• [Required task]: Render only the data lines below as a Markdown table with the columns Row and Line, starting at the line that contains "order: Anseriformes" and ending at the line that contains "common name: Mallard", with both ends included. Number each row and leave out any blank lines.

::: Entries

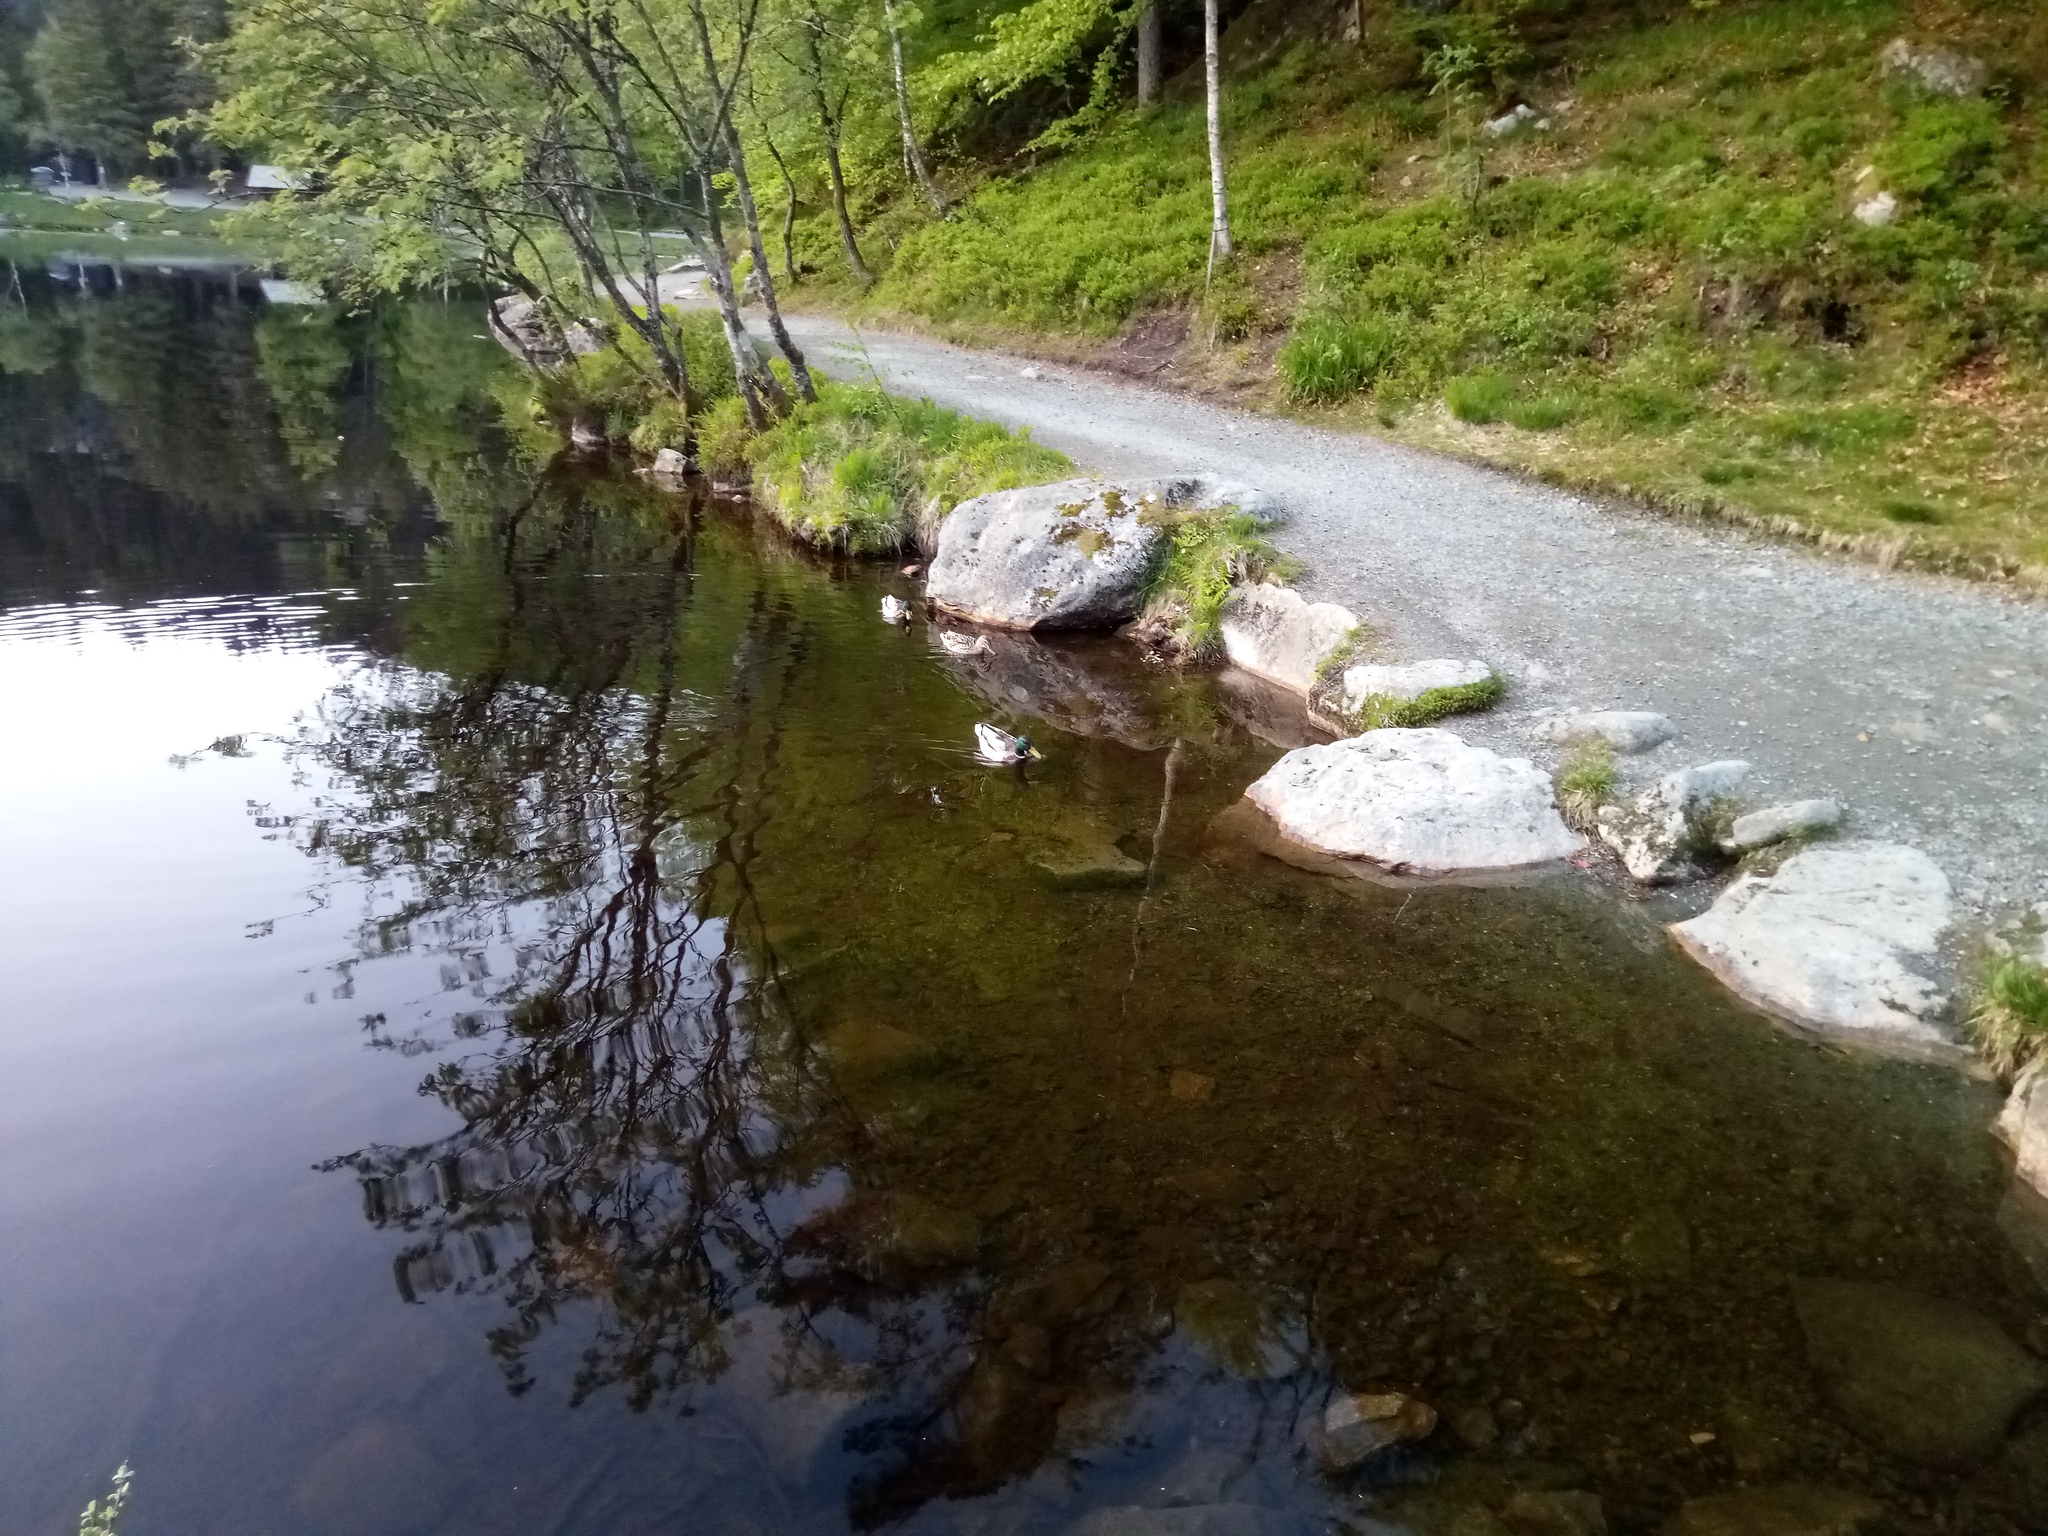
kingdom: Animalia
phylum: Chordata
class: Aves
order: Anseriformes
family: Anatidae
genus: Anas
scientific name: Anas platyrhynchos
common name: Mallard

::::::
::: Entries

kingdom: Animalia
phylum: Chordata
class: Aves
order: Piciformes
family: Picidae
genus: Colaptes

::::::
::: Entries

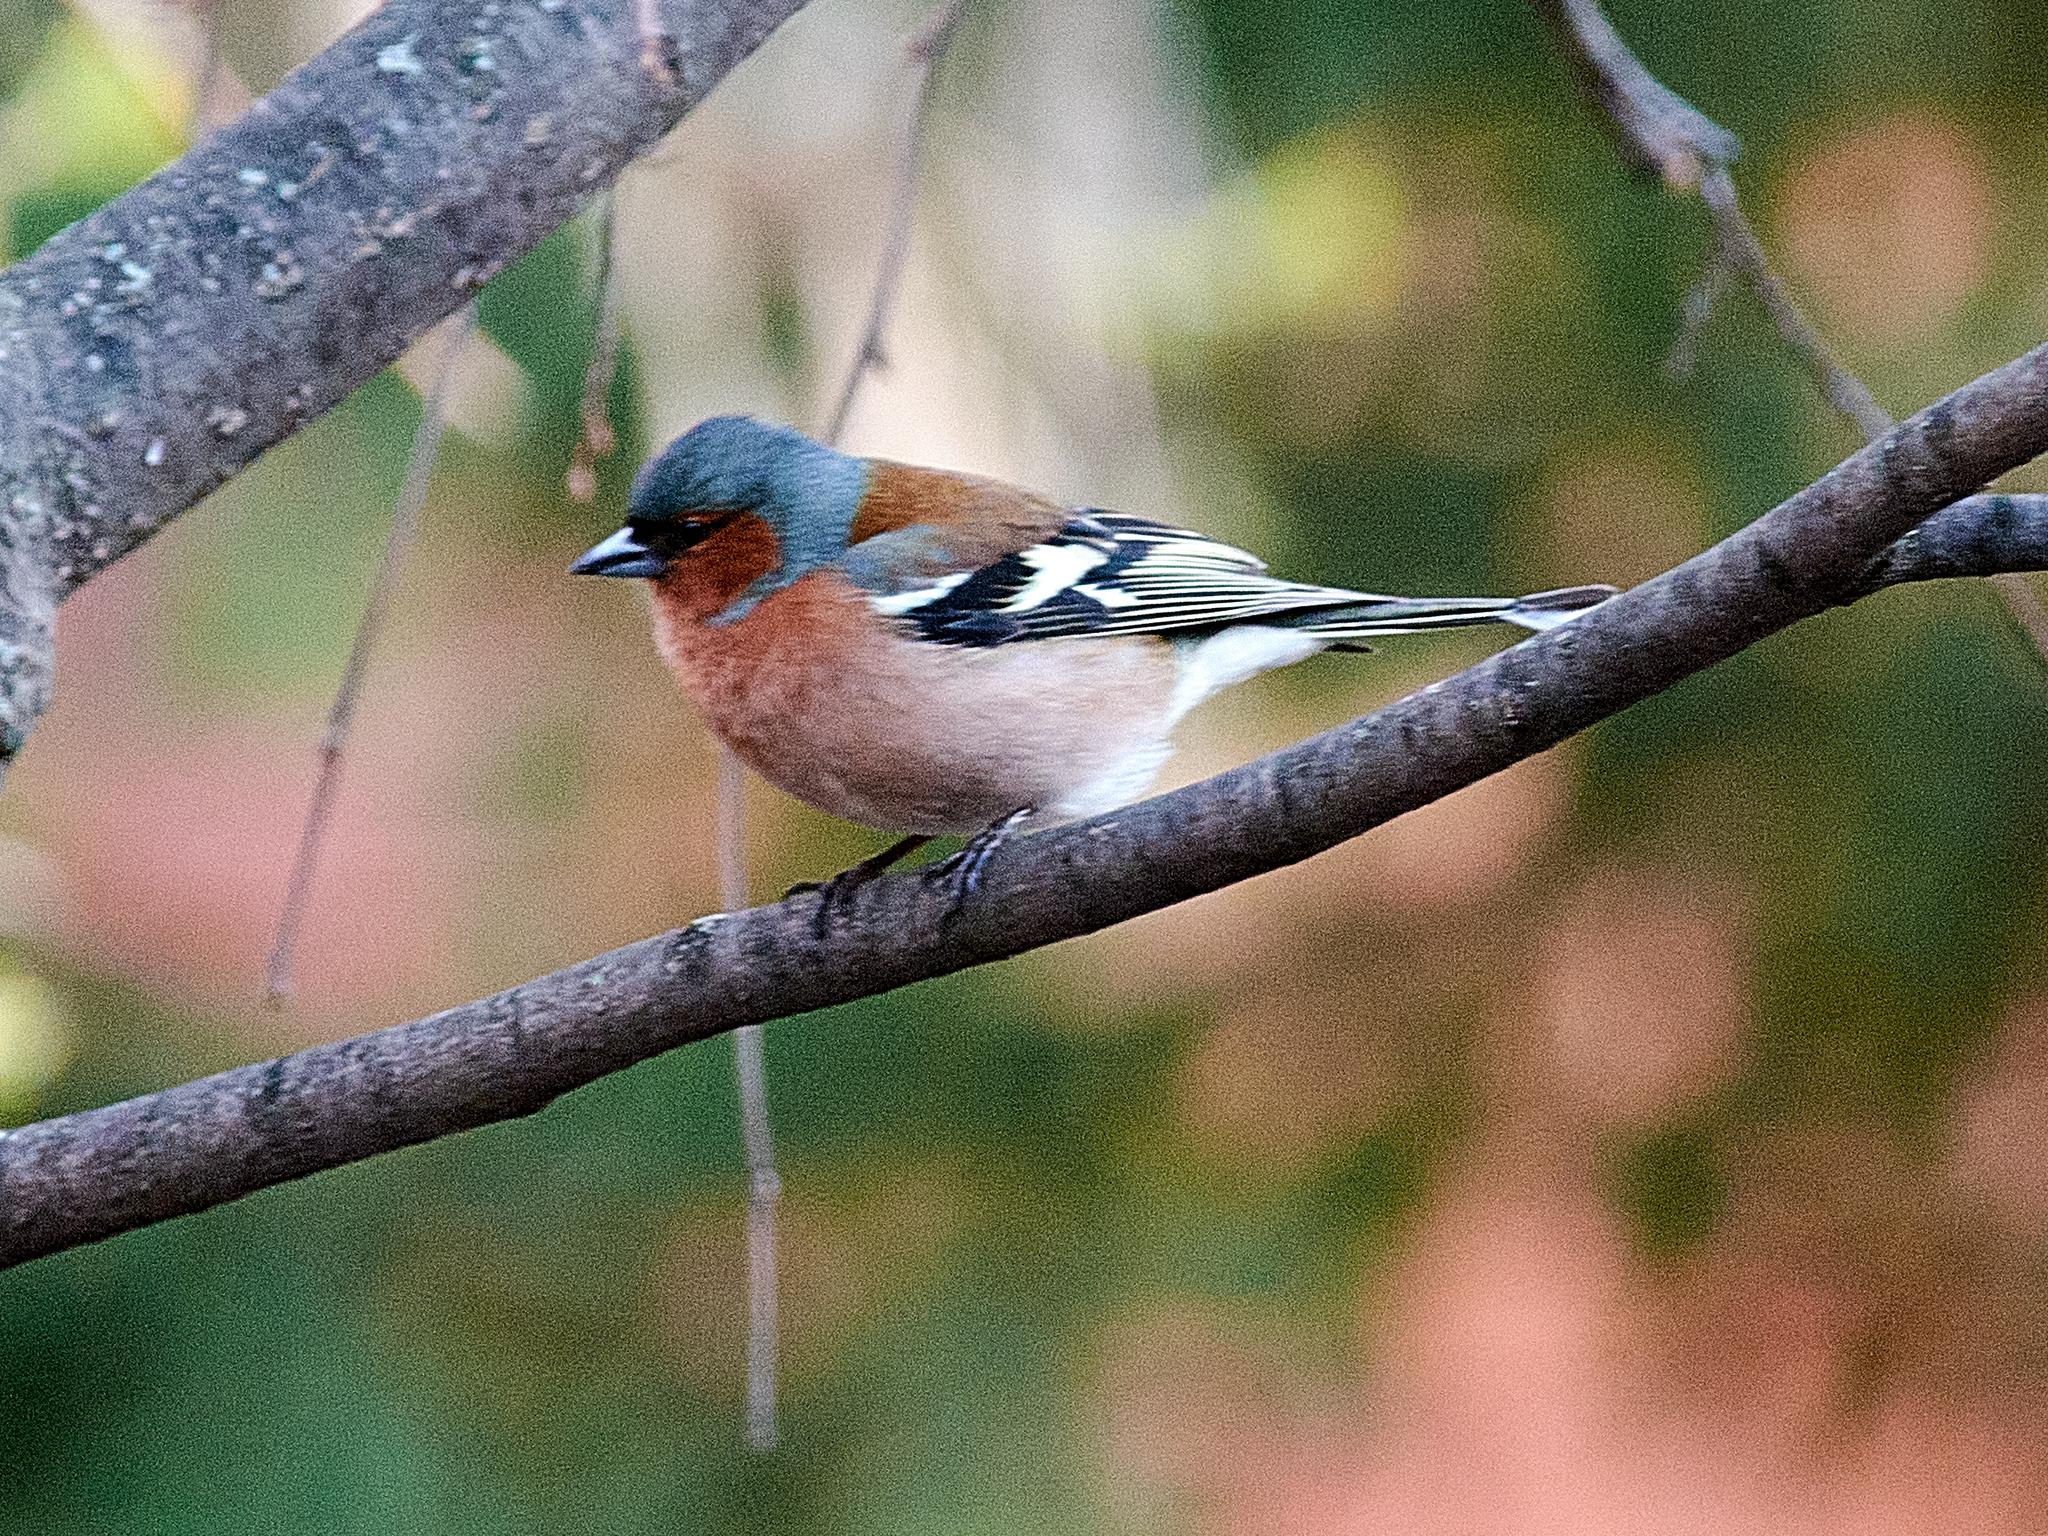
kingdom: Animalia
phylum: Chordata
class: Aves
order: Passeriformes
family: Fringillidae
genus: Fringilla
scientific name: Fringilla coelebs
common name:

::::::

• [Full answer]:
| Row | Line |
|---|---|
| 1 | order: Anseriformes |
| 2 | family: Anatidae |
| 3 | genus: Anas |
| 4 | scientific name: Anas platyrhynchos |
| 5 | common name: Mallard |